I guess what I'm saying is just . . . that I wish people would take a little more care, but I realize that may not be realistic or fair.  And I can always control what comes into my Facebook world.

Okay, I am done with that long negative rant.  I did have a very positive breakthrough this past weekend, so stay tuned!  I hope to get that posted over the upcoming long weekend

Saturday, April 28, 2012

A Glass Half Empty Sort of Day

I'm not sure I'll get through this post, but I have fallen back into not talking about things, so I need to try to get this out.

It is possible that I miscarried last month.  At Easter, of all times.  I have no definitive proof of this.  My period started VERY early (almost a week,) and lasted longer than usual with some odd bleeding.  Something happened and while I'll never know exactly what it was, the thought that I was pregnant, even if only for about a minute, is terrifying.

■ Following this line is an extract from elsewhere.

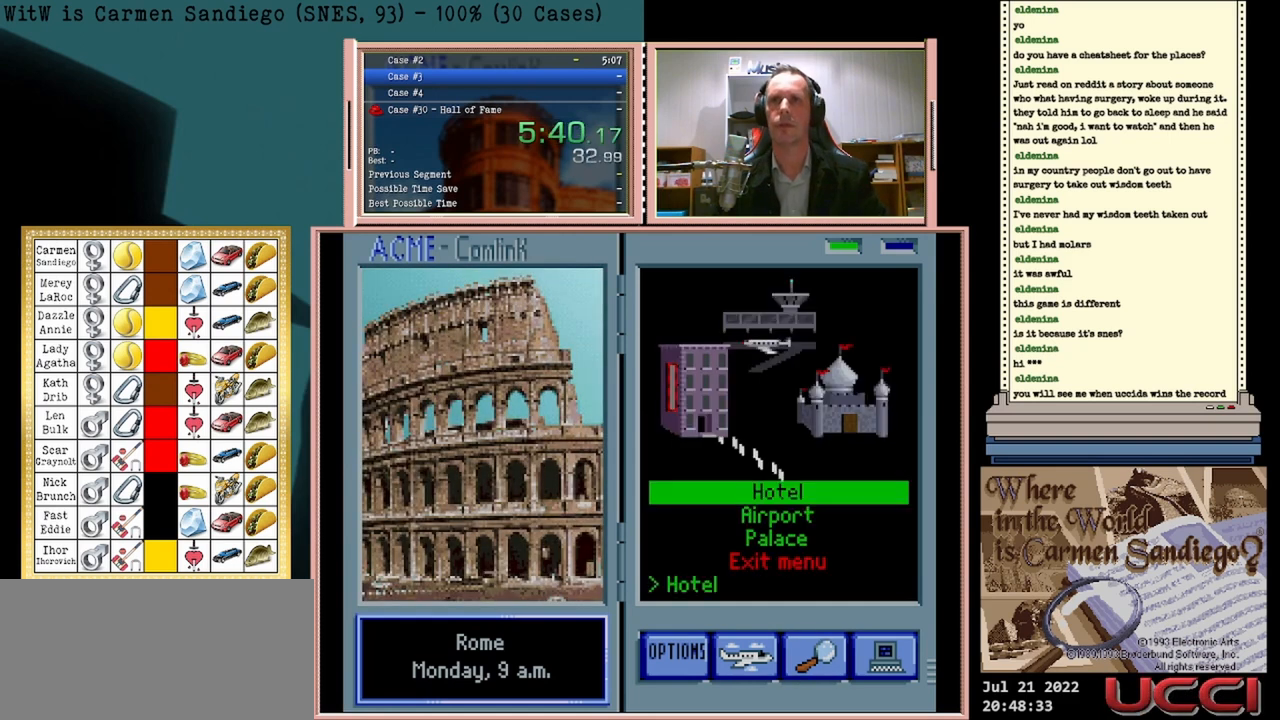
{"buttons": ["A"], "events": []}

At least, today it's terrifying.  Sometimes it's awe- and thanks-inspiring.  It depends on if it is a glass half empty or a glass half full sort of day.  Today I am tired and have been working nonstop and have had very little contact with loved ones, so it is a glass half empty day and it is terrifying.

Terrifying because it means that maybe we can get pregnant, and that maybe I can't carry a baby.  That maybe we're dealing with two big issues here instead of one.  I've said all along how thankful I am that we just weren't ever getting pregnant, because I didn't think I could handle getting pregnant and losing a baby.  Which, honestly, might be part of the reason I am so unwilling to even consider IVF.  (Along with a lot of other reasons, of course, but this is one very rooted in emotion.)  And it's not good, how I feel.  It could be worse.  It WOULD be worse if I knew for sure we'd miscarried; it doesn't feel good nonetheless.

Terrifying because maybe I didn't miscarry and my body is doing something else, like early menopause or something that will completely destroy our hopes to have a child.  I know this is unlikely, but hey, it's a glass half empty day, so bring on the unlikely!

Now, if this were a glass half full day, I would say that I am so thankful that maybe we CAN get pregnant, that the maybe-miscarriage was just a fluke and J's little guys are in perfect health!  That this month or next I'll get that positive pregnancy test we long for (which, incidentally, would also be terrifying, but in a completely different way.)  That it is awesome and amazing that we have been blessed with hope, with the opportunity to conceive.

Maybe this is just the way we're supposed to be, J and I.  It's just that it is so lonely here.  And I'm so tired.  In typing that, I realized that I feel lonely for many different reasons, and that I am tired because I have been working like a maniac.  So it's not all because we don't have kids - I'd be more tired then!  But it's a glass half empty sort of day.